** TASK PROMPT **
The copy must match the data word for word and contain no pictures.

** RECORDS PROVIDED **
- - - - - - -

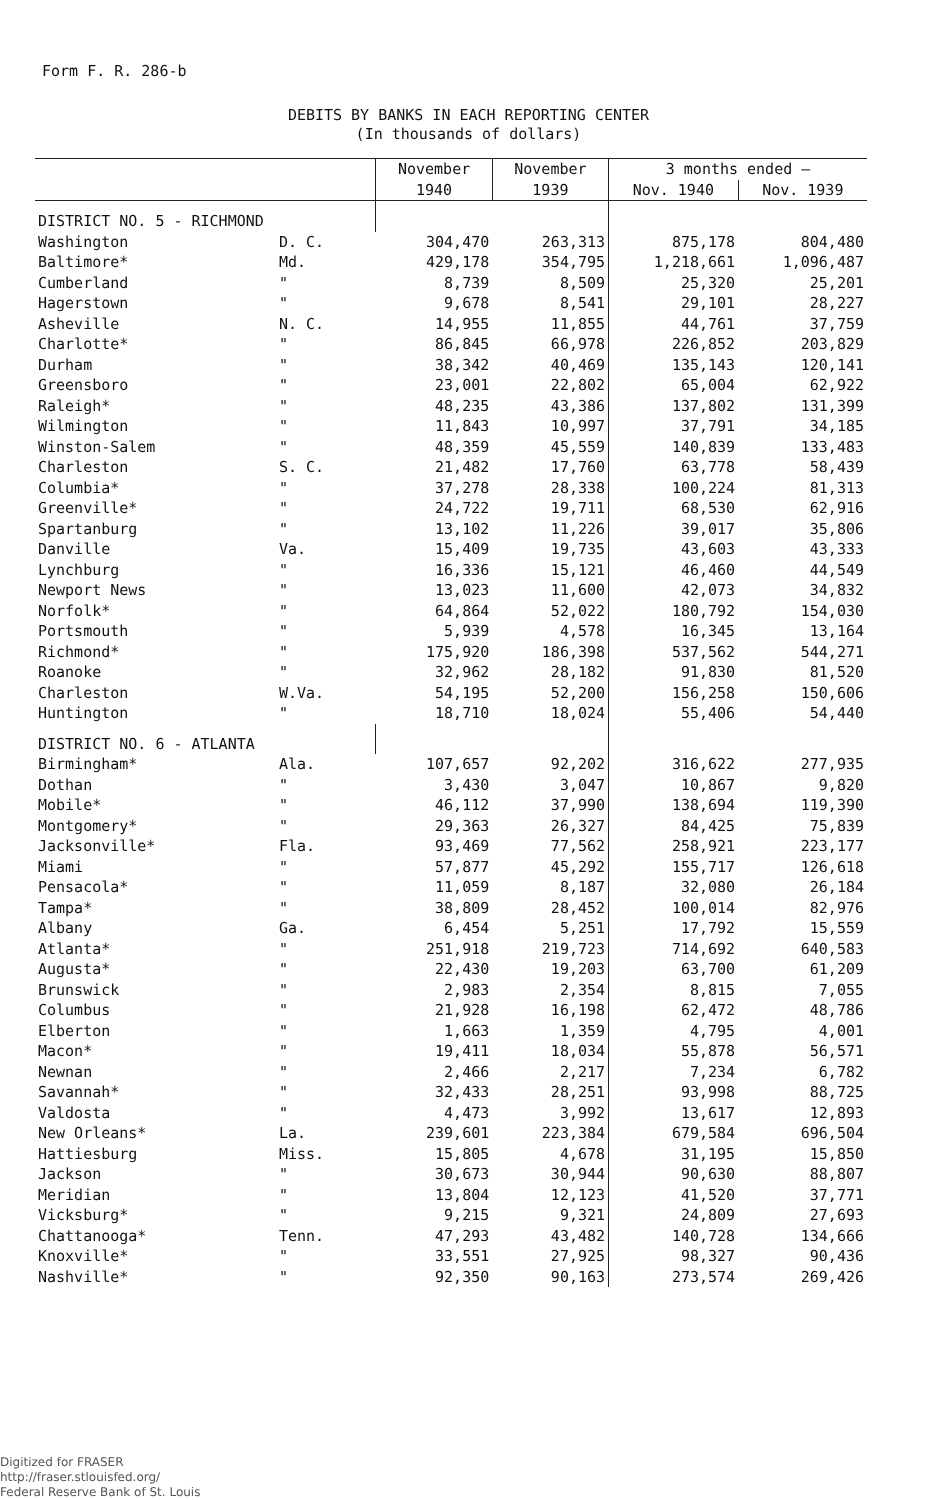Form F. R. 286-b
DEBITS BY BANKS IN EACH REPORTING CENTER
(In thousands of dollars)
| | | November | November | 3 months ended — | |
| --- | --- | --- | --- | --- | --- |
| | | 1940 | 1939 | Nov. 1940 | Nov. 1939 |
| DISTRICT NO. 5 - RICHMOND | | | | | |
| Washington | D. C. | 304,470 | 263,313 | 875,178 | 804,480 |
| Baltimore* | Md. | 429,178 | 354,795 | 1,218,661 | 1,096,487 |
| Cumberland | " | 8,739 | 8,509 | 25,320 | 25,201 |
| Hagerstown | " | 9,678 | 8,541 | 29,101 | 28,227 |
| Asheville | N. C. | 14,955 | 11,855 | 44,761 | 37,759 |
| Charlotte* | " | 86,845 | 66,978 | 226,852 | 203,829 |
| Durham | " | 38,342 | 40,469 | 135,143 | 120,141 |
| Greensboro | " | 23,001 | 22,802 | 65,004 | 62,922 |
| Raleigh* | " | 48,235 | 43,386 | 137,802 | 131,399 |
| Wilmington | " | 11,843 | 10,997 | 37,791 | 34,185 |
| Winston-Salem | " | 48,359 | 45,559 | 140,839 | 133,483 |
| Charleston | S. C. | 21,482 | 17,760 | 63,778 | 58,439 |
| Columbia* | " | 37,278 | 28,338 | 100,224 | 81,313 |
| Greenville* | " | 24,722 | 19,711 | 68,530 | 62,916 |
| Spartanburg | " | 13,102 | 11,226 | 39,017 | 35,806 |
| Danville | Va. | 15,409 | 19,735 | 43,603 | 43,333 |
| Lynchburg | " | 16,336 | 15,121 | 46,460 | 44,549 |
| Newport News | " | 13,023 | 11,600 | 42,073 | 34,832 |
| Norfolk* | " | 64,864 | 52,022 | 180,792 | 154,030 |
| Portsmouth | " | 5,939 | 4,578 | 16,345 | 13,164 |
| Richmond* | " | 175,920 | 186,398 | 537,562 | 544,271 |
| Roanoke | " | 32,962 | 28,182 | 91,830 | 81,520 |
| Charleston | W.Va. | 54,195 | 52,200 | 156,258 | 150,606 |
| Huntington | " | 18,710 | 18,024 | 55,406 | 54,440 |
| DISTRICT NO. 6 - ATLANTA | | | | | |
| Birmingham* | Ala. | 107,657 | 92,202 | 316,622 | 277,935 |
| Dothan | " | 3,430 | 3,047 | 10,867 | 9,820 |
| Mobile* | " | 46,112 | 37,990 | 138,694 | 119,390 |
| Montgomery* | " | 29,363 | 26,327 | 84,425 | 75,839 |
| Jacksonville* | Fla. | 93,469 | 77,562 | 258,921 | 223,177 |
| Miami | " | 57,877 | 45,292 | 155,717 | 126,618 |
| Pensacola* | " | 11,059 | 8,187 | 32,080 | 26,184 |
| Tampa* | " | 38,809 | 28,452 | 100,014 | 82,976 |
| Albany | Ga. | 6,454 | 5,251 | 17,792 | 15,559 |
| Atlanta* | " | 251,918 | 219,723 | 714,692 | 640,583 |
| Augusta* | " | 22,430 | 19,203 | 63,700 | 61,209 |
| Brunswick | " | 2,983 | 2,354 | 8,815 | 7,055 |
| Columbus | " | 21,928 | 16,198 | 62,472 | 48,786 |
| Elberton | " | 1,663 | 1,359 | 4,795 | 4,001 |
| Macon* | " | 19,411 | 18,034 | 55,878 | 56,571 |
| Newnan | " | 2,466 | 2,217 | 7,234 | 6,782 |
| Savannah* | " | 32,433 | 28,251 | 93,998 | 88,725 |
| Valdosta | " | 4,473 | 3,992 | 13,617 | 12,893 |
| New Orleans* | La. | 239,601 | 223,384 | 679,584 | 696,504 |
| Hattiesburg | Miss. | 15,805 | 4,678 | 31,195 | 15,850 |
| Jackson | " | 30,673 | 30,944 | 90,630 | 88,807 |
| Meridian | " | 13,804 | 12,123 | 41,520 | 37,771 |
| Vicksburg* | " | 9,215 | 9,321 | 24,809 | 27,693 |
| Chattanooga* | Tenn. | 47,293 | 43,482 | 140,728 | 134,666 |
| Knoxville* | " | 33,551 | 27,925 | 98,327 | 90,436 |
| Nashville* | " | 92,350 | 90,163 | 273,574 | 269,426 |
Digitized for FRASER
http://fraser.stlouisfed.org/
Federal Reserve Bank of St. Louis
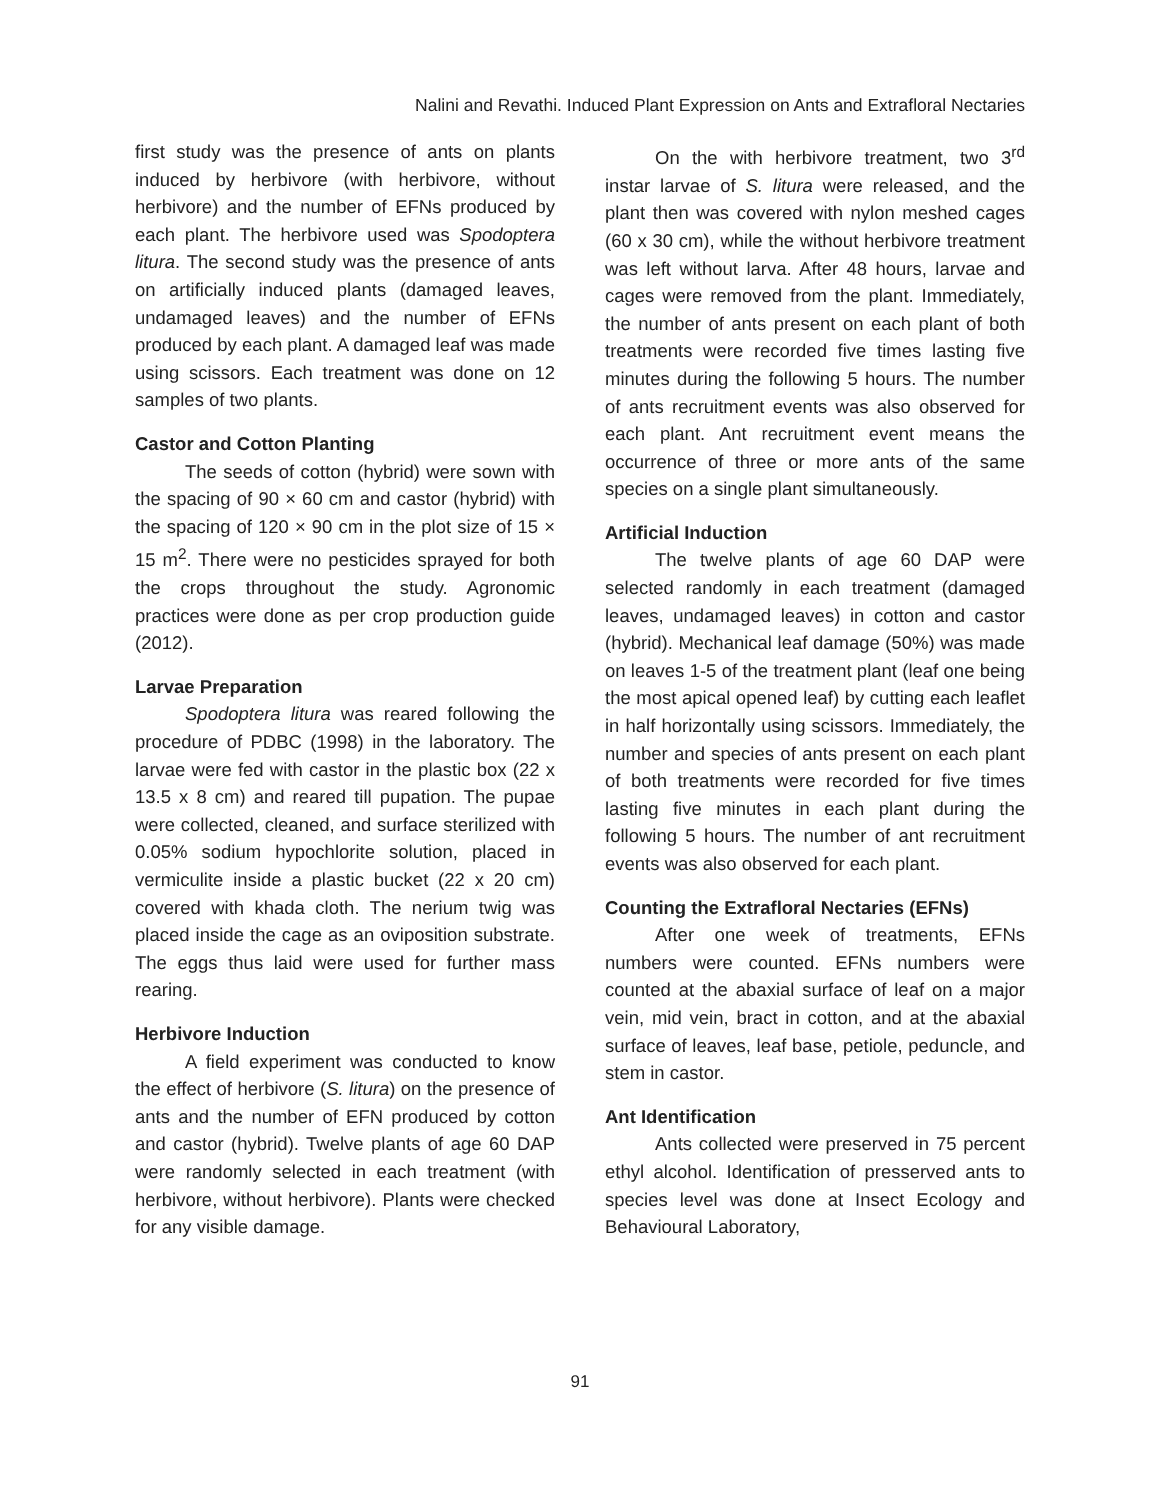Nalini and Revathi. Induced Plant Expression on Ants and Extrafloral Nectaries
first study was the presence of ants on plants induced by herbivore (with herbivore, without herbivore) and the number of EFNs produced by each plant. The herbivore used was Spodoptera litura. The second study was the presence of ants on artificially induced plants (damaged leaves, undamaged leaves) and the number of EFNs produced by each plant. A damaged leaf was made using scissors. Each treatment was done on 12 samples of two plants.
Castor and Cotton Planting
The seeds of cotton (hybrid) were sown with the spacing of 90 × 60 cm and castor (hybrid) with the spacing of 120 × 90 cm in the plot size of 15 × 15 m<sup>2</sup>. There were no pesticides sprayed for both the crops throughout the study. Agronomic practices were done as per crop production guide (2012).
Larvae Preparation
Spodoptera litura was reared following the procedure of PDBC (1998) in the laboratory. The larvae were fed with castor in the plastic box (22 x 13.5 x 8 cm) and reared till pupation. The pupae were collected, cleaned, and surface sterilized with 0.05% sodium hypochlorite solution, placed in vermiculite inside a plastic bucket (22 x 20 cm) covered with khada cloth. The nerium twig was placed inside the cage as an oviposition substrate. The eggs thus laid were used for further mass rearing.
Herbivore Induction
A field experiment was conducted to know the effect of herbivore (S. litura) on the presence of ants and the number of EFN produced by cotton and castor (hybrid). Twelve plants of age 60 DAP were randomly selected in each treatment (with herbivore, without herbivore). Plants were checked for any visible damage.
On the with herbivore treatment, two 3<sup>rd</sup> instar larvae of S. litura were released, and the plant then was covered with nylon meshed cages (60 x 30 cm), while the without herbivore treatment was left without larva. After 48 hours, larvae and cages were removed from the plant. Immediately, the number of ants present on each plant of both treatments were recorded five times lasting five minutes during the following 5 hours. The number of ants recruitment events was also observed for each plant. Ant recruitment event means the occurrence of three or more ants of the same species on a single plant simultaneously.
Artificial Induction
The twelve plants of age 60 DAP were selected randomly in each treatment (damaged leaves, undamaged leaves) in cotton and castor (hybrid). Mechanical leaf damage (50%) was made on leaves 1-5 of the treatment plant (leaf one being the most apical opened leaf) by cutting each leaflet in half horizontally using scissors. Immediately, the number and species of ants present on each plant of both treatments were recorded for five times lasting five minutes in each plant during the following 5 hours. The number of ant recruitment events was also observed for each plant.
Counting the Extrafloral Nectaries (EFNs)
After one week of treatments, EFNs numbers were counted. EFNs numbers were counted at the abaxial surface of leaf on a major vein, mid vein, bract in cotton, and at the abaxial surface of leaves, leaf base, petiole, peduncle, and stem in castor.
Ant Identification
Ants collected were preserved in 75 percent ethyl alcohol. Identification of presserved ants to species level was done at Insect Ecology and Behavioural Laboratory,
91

- - - - - - -

** OUTPUT FOR THIS TASK **
Form F. R. 286-b
DEBITS BY BANKS IN EACH REPORTING CENTER
(In thousands of dollars)
| | | November | November | 3 months ended — | |
| --- | --- | --- | --- | --- | --- |
| | | 1940 | 1939 | Nov. 1940 | Nov. 1939 |
| DISTRICT NO. 5 - RICHMOND | | | | | |
| Washington | D. C. | 304,470 | 263,313 | 875,178 | 804,480 |
| Baltimore* | Md. | 429,178 | 354,795 | 1,218,661 | 1,096,487 |
| Cumberland | " | 8,739 | 8,509 | 25,320 | 25,201 |
| Hagerstown | " | 9,678 | 8,541 | 29,101 | 28,227 |
| Asheville | N. C. | 14,955 | 11,855 | 44,761 | 37,759 |
| Charlotte* | " | 86,845 | 66,978 | 226,852 | 203,829 |
| Durham | " | 38,342 | 40,469 | 135,143 | 120,141 |
| Greensboro | " | 23,001 | 22,802 | 65,004 | 62,922 |
| Raleigh* | " | 48,235 | 43,386 | 137,802 | 131,399 |
| Wilmington | " | 11,843 | 10,997 | 37,791 | 34,185 |
| Winston-Salem | " | 48,359 | 45,559 | 140,839 | 133,483 |
| Charleston | S. C. | 21,482 | 17,760 | 63,778 | 58,439 |
| Columbia* | " | 37,278 | 28,338 | 100,224 | 81,313 |
| Greenville* | " | 24,722 | 19,711 | 68,530 | 62,916 |
| Spartanburg | " | 13,102 | 11,226 | 39,017 | 35,806 |
| Danville | Va. | 15,409 | 19,735 | 43,603 | 43,333 |
| Lynchburg | " | 16,336 | 15,121 | 46,460 | 44,549 |
| Newport News | " | 13,023 | 11,600 | 42,073 | 34,832 |
| Norfolk* | " | 64,864 | 52,022 | 180,792 | 154,030 |
| Portsmouth | " | 5,939 | 4,578 | 16,345 | 13,164 |
| Richmond* | " | 175,920 | 186,398 | 537,562 | 544,271 |
| Roanoke | " | 32,962 | 28,182 | 91,830 | 81,520 |
| Charleston | W.Va. | 54,195 | 52,200 | 156,258 | 150,606 |
| Huntington | " | 18,710 | 18,024 | 55,406 | 54,440 |
| DISTRICT NO. 6 - ATLANTA | | | | | |
| Birmingham* | Ala. | 107,657 | 92,202 | 316,622 | 277,935 |
| Dothan | " | 3,430 | 3,047 | 10,867 | 9,820 |
| Mobile* | " | 46,112 | 37,990 | 138,694 | 119,390 |
| Montgomery* | " | 29,363 | 26,327 | 84,425 | 75,839 |
| Jacksonville* | Fla. | 93,469 | 77,562 | 258,921 | 223,177 |
| Miami | " | 57,877 | 45,292 | 155,717 | 126,618 |
| Pensacola* | " | 11,059 | 8,187 | 32,080 | 26,184 |
| Tampa* | " | 38,809 | 28,452 | 100,014 | 82,976 |
| Albany | Ga. | 6,454 | 5,251 | 17,792 | 15,559 |
| Atlanta* | " | 251,918 | 219,723 | 714,692 | 640,583 |
| Augusta* | " | 22,430 | 19,203 | 63,700 | 61,209 |
| Brunswick | " | 2,983 | 2,354 | 8,815 | 7,055 |
| Columbus | " | 21,928 | 16,198 | 62,472 | 48,786 |
| Elberton | " | 1,663 | 1,359 | 4,795 | 4,001 |
| Macon* | " | 19,411 | 18,034 | 55,878 | 56,571 |
| Newnan | " | 2,466 | 2,217 | 7,234 | 6,782 |
| Savannah* | " | 32,433 | 28,251 | 93,998 | 88,725 |
| Valdosta | " | 4,473 | 3,992 | 13,617 | 12,893 |
| New Orleans* | La. | 239,601 | 223,384 | 679,584 | 696,504 |
| Hattiesburg | Miss. | 15,805 | 4,678 | 31,195 | 15,850 |
| Jackson | " | 30,673 | 30,944 | 90,630 | 88,807 |
| Meridian | " | 13,804 | 12,123 | 41,520 | 37,771 |
| Vicksburg* | " | 9,215 | 9,321 | 24,809 | 27,693 |
| Chattanooga* | Tenn. | 47,293 | 43,482 | 140,728 | 134,666 |
| Knoxville* | " | 33,551 | 27,925 | 98,327 | 90,436 |
| Nashville* | " | 92,350 | 90,163 | 273,574 | 269,426 |
Digitized for FRASER
http://fraser.stlouisfed.org/
Federal Reserve Bank of St. Louis
Nalini and Revathi. Induced Plant Expression on Ants and Extrafloral Nectaries
first study was the presence of ants on plants induced by herbivore (with herbivore, without herbivore) and the number of EFNs produced by each plant. The herbivore used was Spodoptera litura. The second study was the presence of ants on artificially induced plants (damaged leaves, undamaged leaves) and the number of EFNs produced by each plant. A damaged leaf was made using scissors. Each treatment was done on 12 samples of two plants.
Castor and Cotton Planting
The seeds of cotton (hybrid) were sown with the spacing of 90 × 60 cm and castor (hybrid) with the spacing of 120 × 90 cm in the plot size of 15 × 15 m<sup>2</sup>. There were no pesticides sprayed for both the crops throughout the study. Agronomic practices were done as per crop production guide (2012).
Larvae Preparation
Spodoptera litura was reared following the procedure of PDBC (1998) in the laboratory. The larvae were fed with castor in the plastic box (22 x 13.5 x 8 cm) and reared till pupation. The pupae were collected, cleaned, and surface sterilized with 0.05% sodium hypochlorite solution, placed in vermiculite inside a plastic bucket (22 x 20 cm) covered with khada cloth. The nerium twig was placed inside the cage as an oviposition substrate. The eggs thus laid were used for further mass rearing.
Herbivore Induction
A field experiment was conducted to know the effect of herbivore (S. litura) on the presence of ants and the number of EFN produced by cotton and castor (hybrid). Twelve plants of age 60 DAP were randomly selected in each treatment (with herbivore, without herbivore). Plants were checked for any visible damage.
On the with herbivore treatment, two 3<sup>rd</sup> instar larvae of S. litura were released, and the plant then was covered with nylon meshed cages (60 x 30 cm), while the without herbivore treatment was left without larva. After 48 hours, larvae and cages were removed from the plant. Immediately, the number of ants present on each plant of both treatments were recorded five times lasting five minutes during the following 5 hours. The number of ants recruitment events was also observed for each plant. Ant recruitment event means the occurrence of three or more ants of the same species on a single plant simultaneously.
Artificial Induction
The twelve plants of age 60 DAP were selected randomly in each treatment (damaged leaves, undamaged leaves) in cotton and castor (hybrid). Mechanical leaf damage (50%) was made on leaves 1-5 of the treatment plant (leaf one being the most apical opened leaf) by cutting each leaflet in half horizontally using scissors. Immediately, the number and species of ants present on each plant of both treatments were recorded for five times lasting five minutes in each plant during the following 5 hours. The number of ant recruitment events was also observed for each plant.
Counting the Extrafloral Nectaries (EFNs)
After one week of treatments, EFNs numbers were counted. EFNs numbers were counted at the abaxial surface of leaf on a major vein, mid vein, bract in cotton, and at the abaxial surface of leaves, leaf base, petiole, peduncle, and stem in castor.
Ant Identification
Ants collected were preserved in 75 percent ethyl alcohol. Identification of presserved ants to species level was done at Insect Ecology and Behavioural Laboratory,
91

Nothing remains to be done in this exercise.